Gene Regulatory Networks of Fibroblast Subpopulations in the MI and Sham Groups. (A) The heatmap displayed the differential expression of the top five TFs in the three fibroblast subpopulations. (B) Fibroblast subpopulations were highlighted as light purple dots in the UMAP plot (middle). The ranking of regulatory factors within subpopulations based on their Regulator Specificity Scores (RSS) was shown (left). The binary Regulator Activity Scores (RAS) of the highest regulatory factors (normalized by Z-score with a cutoff of 2.5, converted to 0 or 1) were mapped as red dots on the UMAP plot (right). (C) UMAP plots illustrated the expression patterns of Hdac2, Bclaf1, Tcf3, and Meis1 across all subpopulations, excluding Tead1. (D) Violin plots compared the AUC values of five TFs (Tead1, Hdac2, Bclaf1, Tcf3, and Meis1), ranking their activity across fibroblast subpopulations. (E) The heatmap highlighted the differential expression of the top five TFs between the MI and Sham groups. (F) The MI and Sham group distributions were highlighted as light purple dots in the UMAP plot (middle). The ranking of regulatory factors in the two groups based on their RSS scores was displayed (left).
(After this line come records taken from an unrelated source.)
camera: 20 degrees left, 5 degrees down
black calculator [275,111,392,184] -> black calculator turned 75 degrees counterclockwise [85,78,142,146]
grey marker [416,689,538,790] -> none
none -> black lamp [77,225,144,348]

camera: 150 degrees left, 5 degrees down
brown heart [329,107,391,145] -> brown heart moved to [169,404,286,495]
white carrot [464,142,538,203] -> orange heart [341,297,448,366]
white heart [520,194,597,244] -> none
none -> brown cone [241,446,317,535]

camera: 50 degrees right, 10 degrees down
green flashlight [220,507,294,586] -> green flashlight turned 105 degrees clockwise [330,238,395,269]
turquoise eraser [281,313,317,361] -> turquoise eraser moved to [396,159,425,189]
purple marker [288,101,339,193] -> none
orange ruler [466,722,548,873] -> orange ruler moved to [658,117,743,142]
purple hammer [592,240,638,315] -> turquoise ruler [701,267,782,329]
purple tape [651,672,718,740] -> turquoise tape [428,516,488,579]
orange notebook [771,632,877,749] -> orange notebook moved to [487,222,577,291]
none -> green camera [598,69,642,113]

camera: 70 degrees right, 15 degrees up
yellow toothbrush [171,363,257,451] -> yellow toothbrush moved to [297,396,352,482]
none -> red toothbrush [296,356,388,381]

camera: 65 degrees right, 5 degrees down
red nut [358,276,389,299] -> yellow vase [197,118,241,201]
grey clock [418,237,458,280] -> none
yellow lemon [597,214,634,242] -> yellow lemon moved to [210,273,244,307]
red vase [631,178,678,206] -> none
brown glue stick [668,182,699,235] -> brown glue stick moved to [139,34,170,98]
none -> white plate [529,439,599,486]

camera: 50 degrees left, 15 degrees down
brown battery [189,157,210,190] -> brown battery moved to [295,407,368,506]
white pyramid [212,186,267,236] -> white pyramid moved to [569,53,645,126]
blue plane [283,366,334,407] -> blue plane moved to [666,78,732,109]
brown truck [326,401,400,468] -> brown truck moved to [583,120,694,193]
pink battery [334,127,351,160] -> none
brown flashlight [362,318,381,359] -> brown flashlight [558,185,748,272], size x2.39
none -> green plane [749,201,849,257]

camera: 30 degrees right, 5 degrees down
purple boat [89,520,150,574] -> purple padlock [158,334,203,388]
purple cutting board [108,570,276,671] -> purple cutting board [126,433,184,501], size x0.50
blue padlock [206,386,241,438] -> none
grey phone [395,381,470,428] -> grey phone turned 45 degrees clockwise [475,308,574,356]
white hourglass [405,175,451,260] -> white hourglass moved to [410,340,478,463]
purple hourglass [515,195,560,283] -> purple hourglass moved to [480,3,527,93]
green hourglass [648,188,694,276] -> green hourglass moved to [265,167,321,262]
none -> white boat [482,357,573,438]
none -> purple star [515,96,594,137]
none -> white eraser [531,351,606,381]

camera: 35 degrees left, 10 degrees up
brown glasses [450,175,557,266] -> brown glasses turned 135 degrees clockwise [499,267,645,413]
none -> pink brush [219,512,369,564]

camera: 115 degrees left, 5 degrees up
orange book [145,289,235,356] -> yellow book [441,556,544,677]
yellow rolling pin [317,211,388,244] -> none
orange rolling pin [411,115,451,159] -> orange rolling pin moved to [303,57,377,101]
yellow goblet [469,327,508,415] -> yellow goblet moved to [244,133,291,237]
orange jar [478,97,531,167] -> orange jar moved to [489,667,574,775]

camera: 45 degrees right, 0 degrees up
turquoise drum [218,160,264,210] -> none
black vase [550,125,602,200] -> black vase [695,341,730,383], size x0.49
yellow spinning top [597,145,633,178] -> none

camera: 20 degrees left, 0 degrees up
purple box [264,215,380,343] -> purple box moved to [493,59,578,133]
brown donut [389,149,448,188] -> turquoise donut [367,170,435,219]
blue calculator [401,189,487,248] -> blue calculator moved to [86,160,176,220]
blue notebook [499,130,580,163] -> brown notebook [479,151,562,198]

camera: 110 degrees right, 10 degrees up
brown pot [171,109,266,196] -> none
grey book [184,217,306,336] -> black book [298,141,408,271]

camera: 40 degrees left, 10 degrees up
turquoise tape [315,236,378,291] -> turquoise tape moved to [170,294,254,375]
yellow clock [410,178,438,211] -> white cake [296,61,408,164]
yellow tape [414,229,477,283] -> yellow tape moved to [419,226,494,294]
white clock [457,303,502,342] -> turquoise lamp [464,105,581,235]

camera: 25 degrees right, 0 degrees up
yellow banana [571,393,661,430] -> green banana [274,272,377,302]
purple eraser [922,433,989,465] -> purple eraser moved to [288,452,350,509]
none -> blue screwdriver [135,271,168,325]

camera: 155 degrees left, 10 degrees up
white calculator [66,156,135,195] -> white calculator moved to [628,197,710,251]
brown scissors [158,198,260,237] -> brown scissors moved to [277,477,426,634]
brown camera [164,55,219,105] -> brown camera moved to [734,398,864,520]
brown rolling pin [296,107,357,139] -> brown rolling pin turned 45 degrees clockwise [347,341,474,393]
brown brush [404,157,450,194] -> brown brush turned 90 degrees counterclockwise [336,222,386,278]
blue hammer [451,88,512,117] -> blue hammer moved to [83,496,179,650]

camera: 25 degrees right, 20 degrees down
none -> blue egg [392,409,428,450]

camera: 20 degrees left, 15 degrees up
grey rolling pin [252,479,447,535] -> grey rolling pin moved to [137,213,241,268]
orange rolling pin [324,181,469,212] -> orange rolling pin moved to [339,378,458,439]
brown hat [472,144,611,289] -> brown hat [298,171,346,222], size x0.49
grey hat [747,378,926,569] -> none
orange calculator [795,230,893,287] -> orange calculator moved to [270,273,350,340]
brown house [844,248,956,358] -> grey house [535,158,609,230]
Binary RAS scores of the top regulatory factors, mapped as red dots, illustrated their distribution across the UMAP plot (right). (G) Violin plots depicted the differences in AUC values for the five TFs (Tead1, Hdac2, Bclaf1, Tcf3, and Meis1) between the MI and Sham groups.

Fig. 6

Identification of TFs Regulatory Modules in Fibroblasts. (A) The heatmap illustrated the regulatory modules identified across all fibroblast subpopulations in the MI and Sham groups using PySCENIC. Modules were determined based on the similarity of regulatory rules and AUCell scores, leading to the identification of five regulatory submodules (M1–M5) based on rule similarity. (B) UMAP plots visualized the distribution of the five regulatory submodules (M1–M5) across all fibroblast subpopulations. (C) Violin plots displayed the proportions of fibroblast subpopulations within each module (M1–M5). (D) Rankings of regulatory activity scores for the three fibroblast subpopulations were shown within each module (M1–M5). (E) Violin plots compared the proportions of cells from the MI and Sham groups within each of the five regulatory submodules. (F) Regulatory activity scores for cells from the MI and Sham groups were shown for each module (M1–M5). (G) The top-ranking TFs with the highest activity in the five regulatory submodules were identified. (H) Intensity and density plots depicted the activity levels of the nine top-ranking TFs within module M4. (I) Violin plots compared the activity levels of the nine TFs among the three fibroblast subpopulations.

Fig. 7

In Vitro Experiments on Postn Knockdown in Cardiac Fibroblasts. (A) Relative expression of Postn mRNA in cardiac fibroblasts with si-Postn knockdown. (B) Relative expression of Postn protein in cardiac fibroblasts with si-Postn knockdown. (C) CCK-8 assay demonstrated a significant decrease in cell viability following Postn knockdown. (D) Transwell migration assays showed that Postn knockdown significantly reduced the migration ability of cardiac fibroblasts. (E) Adhesion assays revealed a significant reduction in cell adhesion ability following Postn knockdown. (F) Annexin V-FITC/PI double staining flow cytometry showed that Postn knockdown significantly induced apoptosis in cardiac fibroblasts compared to the NC group.